MANILA — The Philippines reaffirmed its commitment to stronger protections for overseas workers at the International Migration Review Forum in New York this week, with the country’s top migration official saying Manila remains a driving force in shaping global labor mobility policy.
Department of Migrant Workers Secretary Hans Leo Cacdac said the Philippines actively participated in high-level discussions on global migration governance and the implementation of the Global Compact for Safe, Orderly and Regular Migration, known as the GCM.
“The purpose of the IMRF is a global review on the implementation of the Global Compact of Migration, and as you know, the DMW has as one of its core mandates the implementation of the GCM and its objectives,” Cacdac told reporters at a media briefing Thursday.
The Philippines contributed to multiple roundtable discussions covering labor rights, remittances and financial education, ethical recruitment, consular cooperation and reintegration programs for returning overseas Filipino workers. The country co-chaired one roundtable alongside Nigeria, a role Cacdac said underscored Manila’s active hand in crafting international migration policy.
Bilateral Talks on the Sidelines
On the margins of the forum, Cacdac held bilateral meetings with officials from India and Lithuania, centering on labor migration governance and workforce mobility cooperation.
Both the Philippines and India rank among the world’s top labor-sending nations, supplying millions of workers across healthcare, construction, domestic services and other sectors — primarily to the Middle East, North America and Europe.
Abu Dhabi Dialogue
Talks with India also touched on the Abu Dhabi Dialogue, a regional cooperation mechanism established in 2008 that brings together Asian labor-sending countries and Gulf Cooperation Council states. The Philippines currently holds the chairmanship of the forum.

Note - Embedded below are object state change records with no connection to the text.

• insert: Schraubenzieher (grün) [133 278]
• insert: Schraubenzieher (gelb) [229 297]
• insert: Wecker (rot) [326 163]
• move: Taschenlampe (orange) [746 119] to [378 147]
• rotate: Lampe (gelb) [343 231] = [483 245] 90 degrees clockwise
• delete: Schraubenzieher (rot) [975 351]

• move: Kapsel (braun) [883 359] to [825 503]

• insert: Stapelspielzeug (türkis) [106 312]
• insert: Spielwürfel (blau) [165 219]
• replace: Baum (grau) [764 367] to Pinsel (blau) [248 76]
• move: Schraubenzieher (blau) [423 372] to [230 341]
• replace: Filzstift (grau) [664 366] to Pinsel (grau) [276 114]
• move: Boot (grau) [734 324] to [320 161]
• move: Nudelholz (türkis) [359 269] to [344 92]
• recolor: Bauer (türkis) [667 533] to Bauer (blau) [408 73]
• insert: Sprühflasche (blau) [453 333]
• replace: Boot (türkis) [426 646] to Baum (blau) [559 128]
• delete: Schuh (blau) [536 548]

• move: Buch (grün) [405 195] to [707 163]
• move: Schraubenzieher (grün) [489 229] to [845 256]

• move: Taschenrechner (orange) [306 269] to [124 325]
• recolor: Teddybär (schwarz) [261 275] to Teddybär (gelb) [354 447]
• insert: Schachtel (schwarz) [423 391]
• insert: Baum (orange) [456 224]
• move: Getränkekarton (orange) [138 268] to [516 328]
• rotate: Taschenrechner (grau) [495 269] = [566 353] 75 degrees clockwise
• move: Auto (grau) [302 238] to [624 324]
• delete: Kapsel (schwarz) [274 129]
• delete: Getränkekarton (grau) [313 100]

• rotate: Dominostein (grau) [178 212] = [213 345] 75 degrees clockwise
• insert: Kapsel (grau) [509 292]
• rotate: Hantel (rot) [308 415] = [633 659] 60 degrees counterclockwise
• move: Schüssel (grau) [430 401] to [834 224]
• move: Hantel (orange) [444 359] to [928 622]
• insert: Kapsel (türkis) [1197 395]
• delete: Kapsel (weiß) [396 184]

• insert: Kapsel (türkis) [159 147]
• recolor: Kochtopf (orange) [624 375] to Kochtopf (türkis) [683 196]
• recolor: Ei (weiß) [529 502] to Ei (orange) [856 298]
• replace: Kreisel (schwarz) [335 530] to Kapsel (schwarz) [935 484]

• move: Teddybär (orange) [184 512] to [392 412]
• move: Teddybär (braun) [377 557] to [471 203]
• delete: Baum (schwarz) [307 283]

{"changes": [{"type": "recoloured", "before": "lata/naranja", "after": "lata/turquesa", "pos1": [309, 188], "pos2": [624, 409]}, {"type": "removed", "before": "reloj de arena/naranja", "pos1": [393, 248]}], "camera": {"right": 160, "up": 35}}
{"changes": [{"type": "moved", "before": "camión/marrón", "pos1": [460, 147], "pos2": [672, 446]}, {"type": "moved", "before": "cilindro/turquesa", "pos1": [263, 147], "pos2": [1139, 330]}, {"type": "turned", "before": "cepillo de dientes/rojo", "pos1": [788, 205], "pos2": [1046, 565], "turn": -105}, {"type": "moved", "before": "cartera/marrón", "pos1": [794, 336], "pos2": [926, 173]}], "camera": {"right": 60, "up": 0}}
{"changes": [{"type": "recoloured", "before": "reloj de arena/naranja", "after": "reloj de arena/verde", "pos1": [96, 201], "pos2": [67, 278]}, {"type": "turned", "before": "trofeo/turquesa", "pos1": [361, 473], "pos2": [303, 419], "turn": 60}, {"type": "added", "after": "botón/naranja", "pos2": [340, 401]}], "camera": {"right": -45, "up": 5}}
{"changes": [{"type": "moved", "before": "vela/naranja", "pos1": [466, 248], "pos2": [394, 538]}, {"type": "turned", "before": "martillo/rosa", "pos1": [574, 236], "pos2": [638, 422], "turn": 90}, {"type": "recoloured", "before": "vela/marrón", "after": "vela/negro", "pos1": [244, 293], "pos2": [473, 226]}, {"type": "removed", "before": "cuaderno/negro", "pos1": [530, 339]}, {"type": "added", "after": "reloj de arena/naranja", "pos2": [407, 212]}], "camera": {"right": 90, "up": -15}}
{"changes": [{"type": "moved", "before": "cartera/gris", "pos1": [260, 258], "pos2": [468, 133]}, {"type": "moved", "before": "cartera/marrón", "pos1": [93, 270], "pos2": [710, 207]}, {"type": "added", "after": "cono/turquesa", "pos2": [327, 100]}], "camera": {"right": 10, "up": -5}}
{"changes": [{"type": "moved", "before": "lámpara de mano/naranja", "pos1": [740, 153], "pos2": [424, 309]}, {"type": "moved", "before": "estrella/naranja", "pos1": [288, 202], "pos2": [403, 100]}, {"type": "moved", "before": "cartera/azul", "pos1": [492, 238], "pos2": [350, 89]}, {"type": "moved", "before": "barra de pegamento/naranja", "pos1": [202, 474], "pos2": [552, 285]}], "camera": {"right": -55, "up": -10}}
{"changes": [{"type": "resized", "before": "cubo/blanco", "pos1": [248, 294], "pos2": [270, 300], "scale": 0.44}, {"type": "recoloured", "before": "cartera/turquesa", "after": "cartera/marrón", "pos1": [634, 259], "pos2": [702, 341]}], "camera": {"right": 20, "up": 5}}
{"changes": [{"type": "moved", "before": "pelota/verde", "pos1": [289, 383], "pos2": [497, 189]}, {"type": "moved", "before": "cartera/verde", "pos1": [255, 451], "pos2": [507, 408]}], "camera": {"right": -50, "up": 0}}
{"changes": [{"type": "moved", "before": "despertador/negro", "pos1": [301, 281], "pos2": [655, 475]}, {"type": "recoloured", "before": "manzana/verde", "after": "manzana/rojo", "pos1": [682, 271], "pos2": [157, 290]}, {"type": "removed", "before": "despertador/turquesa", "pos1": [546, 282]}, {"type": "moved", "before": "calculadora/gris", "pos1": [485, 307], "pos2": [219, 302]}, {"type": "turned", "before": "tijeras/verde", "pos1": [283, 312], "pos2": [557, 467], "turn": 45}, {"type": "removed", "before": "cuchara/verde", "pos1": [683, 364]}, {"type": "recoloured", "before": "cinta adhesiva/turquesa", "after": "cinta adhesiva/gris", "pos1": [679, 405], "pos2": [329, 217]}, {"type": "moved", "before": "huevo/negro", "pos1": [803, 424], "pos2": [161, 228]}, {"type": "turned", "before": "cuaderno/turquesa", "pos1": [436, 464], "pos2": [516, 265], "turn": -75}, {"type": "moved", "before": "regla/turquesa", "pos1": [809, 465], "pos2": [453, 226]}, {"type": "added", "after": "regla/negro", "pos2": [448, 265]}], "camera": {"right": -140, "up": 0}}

Cacdac said discussions with India, the United Arab Emirates and Saudi Arabia addressed priorities for the mechanism over the next two years, with an emphasis on aligning the dialogue’s agenda with GCM objectives — particularly around safe labor mobility, migrant worker protections and return and reintegration systems.
The bilateral engagements, he said, are part of a broader strategy to deepen partnerships with both labor-sending and labor-receiving countries as Manila seeks to raise the floor on protections for the estimated 10 million Filipinos working abroad.